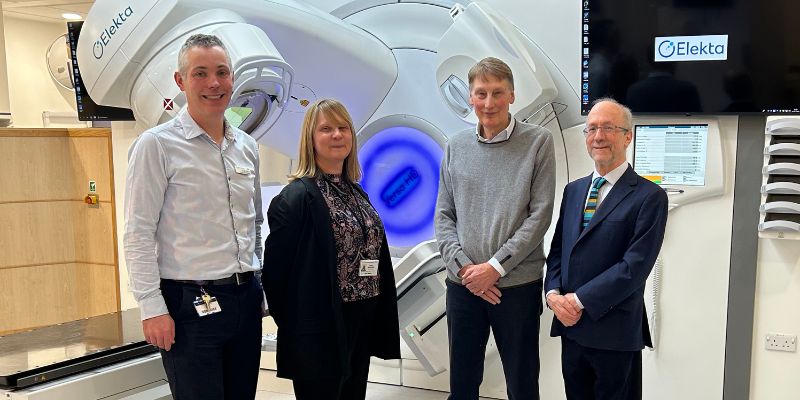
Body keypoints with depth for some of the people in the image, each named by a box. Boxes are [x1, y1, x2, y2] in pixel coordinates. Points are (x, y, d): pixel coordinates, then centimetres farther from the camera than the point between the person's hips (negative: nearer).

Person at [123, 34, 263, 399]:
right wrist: (152, 308, -13)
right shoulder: (157, 145, -8)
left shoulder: (247, 146, 9)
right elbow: (138, 236, -10)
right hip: (190, 304, -6)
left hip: (245, 299, 6)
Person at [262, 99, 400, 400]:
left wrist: (377, 321, 11)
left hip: (361, 326, 8)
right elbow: (276, 267, -14)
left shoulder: (356, 192, 11)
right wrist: (294, 324, -8)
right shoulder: (297, 197, -13)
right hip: (320, 329, -7)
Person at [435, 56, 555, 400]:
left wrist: (495, 266, -13)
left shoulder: (538, 142, -2)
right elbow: (444, 215, 7)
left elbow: (540, 214, -7)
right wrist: (463, 266, -7)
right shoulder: (456, 147, 7)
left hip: (518, 284, -2)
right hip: (463, 284, 3)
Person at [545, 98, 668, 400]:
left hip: (615, 333, -5)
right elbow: (557, 249, 11)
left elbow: (635, 265, -16)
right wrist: (553, 293, -6)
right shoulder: (573, 190, 11)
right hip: (571, 328, 6)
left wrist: (580, 300, -16)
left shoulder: (649, 196, -9)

**Problem**
Without the pictures, repeat every record above exactly as written.

**Answer section**
Body keypoints with depth for some of the people in the image, each named by a box. Boxes are [x1, y1, x2, y2] in pixel coordinates. Points are (x, y, d): pixel coordinates, then centimetres farther from the camera than the point between the person's hips (negative: nearer).

Person at [123, 34, 263, 399]:
right wrist: (152, 308, -13)
right shoulder: (157, 145, -8)
left shoulder: (247, 146, 9)
right elbow: (138, 236, -10)
right hip: (190, 304, -6)
left hip: (245, 299, 6)
Person at [262, 99, 400, 400]:
left wrist: (377, 321, 11)
left hip: (361, 326, 8)
right elbow: (276, 267, -14)
left shoulder: (356, 192, 11)
right wrist: (294, 324, -8)
right shoulder: (297, 197, -13)
right hip: (320, 329, -7)
Person at [435, 56, 555, 400]:
left wrist: (495, 266, -13)
left shoulder: (538, 142, -2)
right elbow: (444, 215, 7)
left elbow: (540, 214, -7)
right wrist: (463, 266, -7)
right shoulder: (456, 147, 7)
left hip: (518, 284, -2)
right hip: (463, 284, 3)
Person at [545, 98, 668, 400]:
left hip: (615, 333, -5)
right elbow: (557, 249, 11)
left elbow: (635, 265, -16)
right wrist: (553, 293, -6)
right shoulder: (573, 190, 11)
right hip: (571, 328, 6)
left wrist: (580, 300, -16)
left shoulder: (649, 196, -9)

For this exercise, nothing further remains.